Journal of Investment Strategies

Welcome to the fourth issue of the third volume of The Journal of Investment Strategies. In this issue you will find four papers that cover a diverse set of topics: behavioral finance, portfolio optimization, systematic momentum strategies and credit trading.

In the first paper of the issue, "Quantifying irrational sentiment", Todd Feldman introduces us to an area of behavioral finance research related to irrational sentiment detection: this represents a first for our journal. What I find most interesting here is that Feldman apparently succeeds in constructing meaningful and intuitive indexes for rational and irrational content in aggregate investor behavior, using the same widely available sets of data that most of us have been using for years. By looking at the statistical patterns that are peculiar to the loss-aversion and recency biases, he is able to construct rational and irrational sentiment indexes for the broad US market. He then argues that by looking at the gap between the two indexes one can detect periods in which behavior is particularly irrational (either irrationally fearful or irrationally exuberant). It is interesting that these indexes are apparently better at catching episodes of irrational fear, but it is also remarkable that they catch the irrational optimism that was present just before the major equity market crashes of 1987 and 2008. I like the fact that this paper demonstrates a very pragmatic and useful avenue for bringing insights from behavioral finance into quantitative finance, and perhaps even into the world of systematic strategy construction. I find this a promising area of research and hope that we will have more papers like Feldman's in our journal in the future.

In the issue's second paper, "The stochastic-volatility, jump-diffusion optimal portfolio problem with jumps in returns and volatility", Floyd B. Hanson provides a rigorous treatment of the optimal portfolio problem in continuous time with significant generalizations allowing for jumps in returns and volatility. Continuing the line of work that started with Merton in the log-normal jump-diffusion setting, and that many researchers have both corrected and broadened for various relaxed assumptions, Hanson gives a quick summary of the literature on this well-studied topic and proceeds to show where new results can be obtained: in particular, when allowing jumps in volatility (volatility jumps are, as we know from empirical research, a very prominent feature of markets). The paper proceeds to derive the optimal allocation and consumption solutions under the constant relative risk aversion utility function, which allows the author to treat special cases including power- and log-dependence of the utility function (the latter corresponds to the Kelly criterion).
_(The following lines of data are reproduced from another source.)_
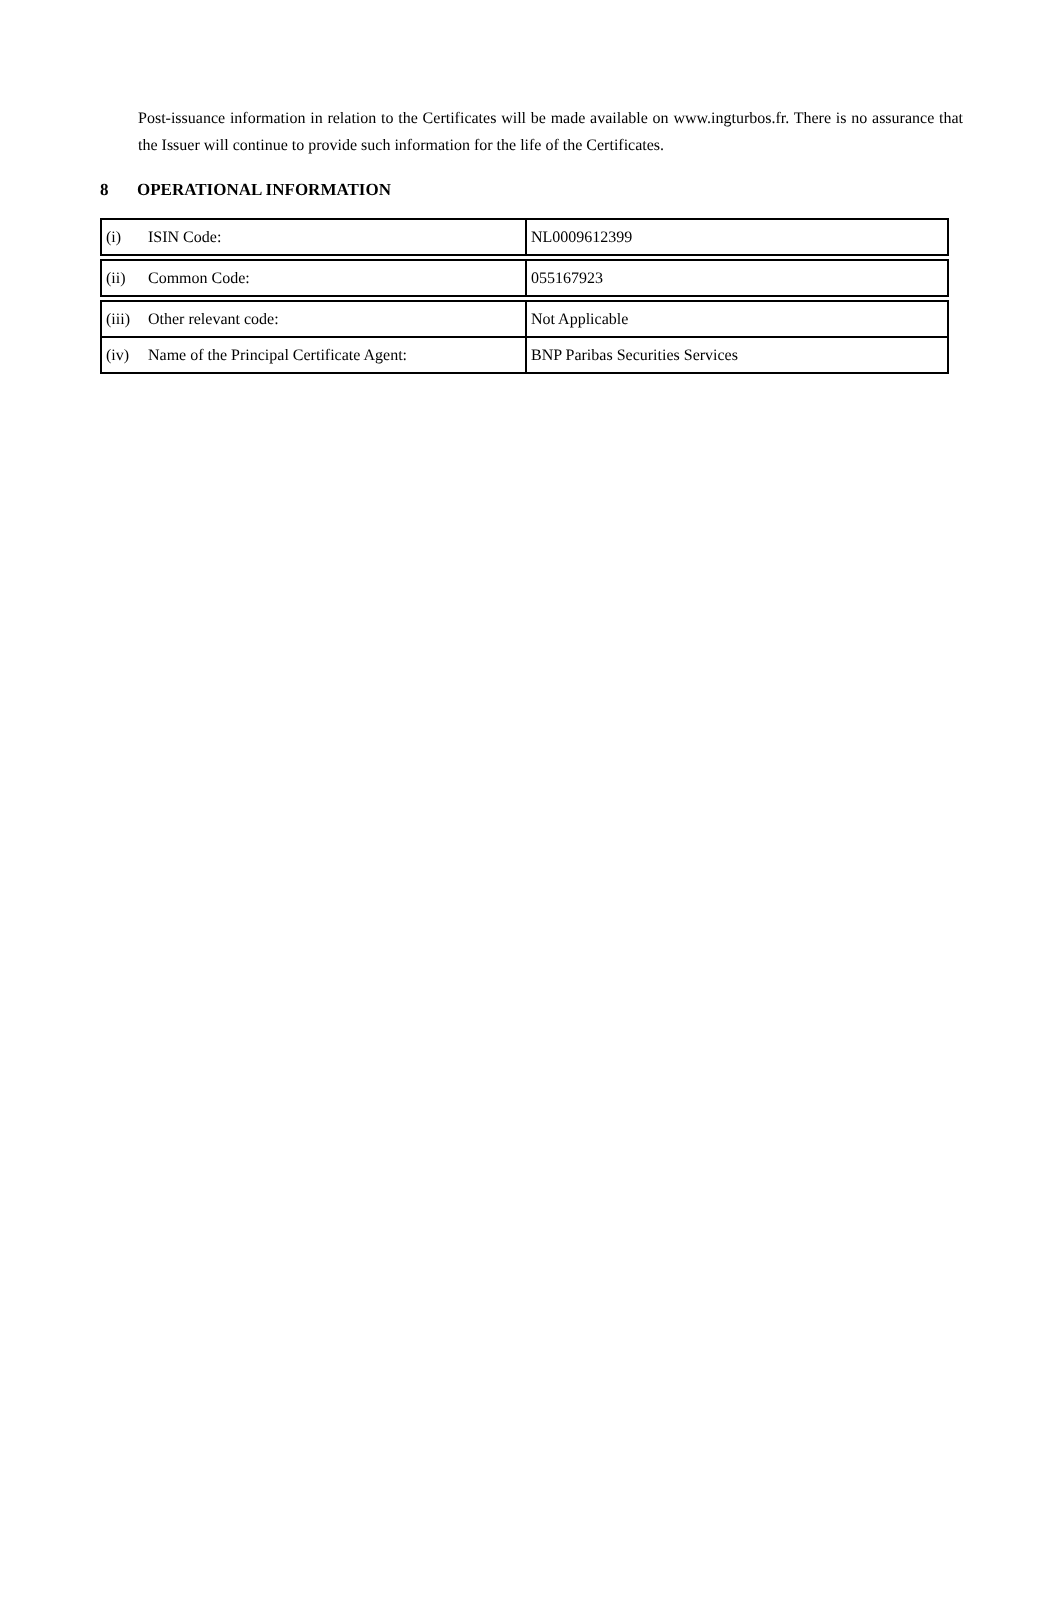Post-issuance information in relation to the Certificates will be made available on www.ingturbos.fr. There is no assurance that the Issuer will continue to provide such information for the life of the Certificates.
8 OPERATIONAL INFORMATION
| (i) ISIN Code: | NL0009612399 |
| (ii) Common Code: | 055167923 |
| (iii) Other relevant code: | Not Applicable |
| (iv) Name of the Principal Certificate Agent: | BNP Paribas Securities Services |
The paper also offers specific computation methods for numerically solving the optimality equations with various constraints.

The third paper in this issue, "Momentum strategies with the L1 filter" by Tung-Lam Dao, offers another view on systematic trend-following strategies, a topic that has already received well-deserved attention from our journal in the past. The paper considers, in particular, a specific method of trend detection and strategy construction, called L1 filtering, that allows detection of not only the long-term trends but also short term deviations from them. The remarkable aspect of this paper compared with many others in the area is that both the mathematical methodology of trend detection and the computational techniques used to obtain numerical results are very rigorous and give researchers a solid foundation for deriving a robust strategy. Of course, rigor of a purely mathematical nature is not enough to ensure that historical backtests of systematic strategies will withstand future market challenges, but the absence of mathematical rigor is usually enough to ensure the opposite. As in any such model, there remain a number of calibration parameters, and their choice affects the model performance. One would therefore hope that the selection of these parameters can be done from first principles, rather than purely by optimization, in order to avoid possible overfitting that can occur in such complex and data-sensitive procedures.
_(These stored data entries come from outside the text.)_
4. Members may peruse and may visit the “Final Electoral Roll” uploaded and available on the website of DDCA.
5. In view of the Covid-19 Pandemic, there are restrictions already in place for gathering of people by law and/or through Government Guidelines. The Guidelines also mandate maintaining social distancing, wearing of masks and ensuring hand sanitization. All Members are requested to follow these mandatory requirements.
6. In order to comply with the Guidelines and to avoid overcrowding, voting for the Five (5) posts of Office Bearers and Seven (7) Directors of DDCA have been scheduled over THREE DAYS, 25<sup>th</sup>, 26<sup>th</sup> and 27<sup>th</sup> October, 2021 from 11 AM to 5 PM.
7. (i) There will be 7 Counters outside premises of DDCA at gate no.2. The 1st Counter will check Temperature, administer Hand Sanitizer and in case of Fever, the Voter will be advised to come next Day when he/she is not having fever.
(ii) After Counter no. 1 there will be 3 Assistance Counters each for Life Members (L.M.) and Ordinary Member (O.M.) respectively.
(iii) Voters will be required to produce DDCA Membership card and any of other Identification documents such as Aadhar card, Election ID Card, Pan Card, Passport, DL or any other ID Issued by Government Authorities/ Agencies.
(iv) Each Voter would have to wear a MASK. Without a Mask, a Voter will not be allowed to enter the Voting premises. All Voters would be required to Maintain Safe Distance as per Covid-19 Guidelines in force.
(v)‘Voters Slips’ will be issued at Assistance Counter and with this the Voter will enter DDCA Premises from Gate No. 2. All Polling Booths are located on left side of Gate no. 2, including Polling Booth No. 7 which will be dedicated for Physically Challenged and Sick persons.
The issue's fourth paper, "Hedging iTraxx credit default swap index trading on an intraday basis: an empirical study" by Cheng-Ran Du and Tim Brunne, gives a rare glimpse into the world of credit derivatives trading from a systematic perspective. Moreover, the authors are interested in the intraday trading risks of the iTraxx CDS index, which is itself a topic that not many people have addressed in the literature. The authors'approach is very pragmatic: they try to identify a set of liquid exchange-traded derivatives contracts (futures) that could potentially offer a risk-reduction potential to the iTraxx position. Considering DAX and EuroStoxx futures, as well as Bund futures, the authors find that the DAX based hedging is most efficient for iTraxx, but that the efficiency of the hedge remains fairly low. I think that these findings are both intuitive and (probably) robust, even if practical use of such hedging is, at best, limited. Still, in certain situations when an over-the counter trader is stuck with a large risk position and finds himself in a turbulent market, even a modest reduction in risk can be very welcome.

As we draw the third volume of The Journal of Investment Strategies to a close, on behalf of the editorial board I would like to thank our readers and contributing authors for their continued support and interest.We are confident that future volumes will provide you with even more compelling reasons to keep reading and writing.